> **Assignment**
In the lines from the beginning of the records through the line containing "How many lines are shown in the chart?", change "series" to "group" and leave everything else unchanged.

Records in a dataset
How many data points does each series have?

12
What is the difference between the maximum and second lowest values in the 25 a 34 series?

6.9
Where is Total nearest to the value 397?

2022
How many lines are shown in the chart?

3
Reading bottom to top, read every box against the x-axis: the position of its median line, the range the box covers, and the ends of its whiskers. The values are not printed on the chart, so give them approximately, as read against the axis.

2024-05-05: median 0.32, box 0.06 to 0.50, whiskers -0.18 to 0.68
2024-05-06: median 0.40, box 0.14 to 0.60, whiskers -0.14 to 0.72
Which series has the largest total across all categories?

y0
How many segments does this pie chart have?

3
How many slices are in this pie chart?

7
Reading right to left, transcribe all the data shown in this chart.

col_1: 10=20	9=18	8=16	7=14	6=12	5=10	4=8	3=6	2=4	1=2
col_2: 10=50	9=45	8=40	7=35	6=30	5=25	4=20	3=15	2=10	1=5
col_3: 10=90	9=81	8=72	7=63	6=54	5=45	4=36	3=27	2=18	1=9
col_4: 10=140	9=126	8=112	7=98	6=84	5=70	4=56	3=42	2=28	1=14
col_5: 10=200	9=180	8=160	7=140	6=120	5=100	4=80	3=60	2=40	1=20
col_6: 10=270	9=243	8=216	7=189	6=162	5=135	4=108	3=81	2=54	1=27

> **Expected answer**
How many data points does each group have?

12
What is the difference between the maximum and second lowest values in the 25 a 34 group?

6.9
Where is Total nearest to the value 397?

2022
How many lines are shown in the chart?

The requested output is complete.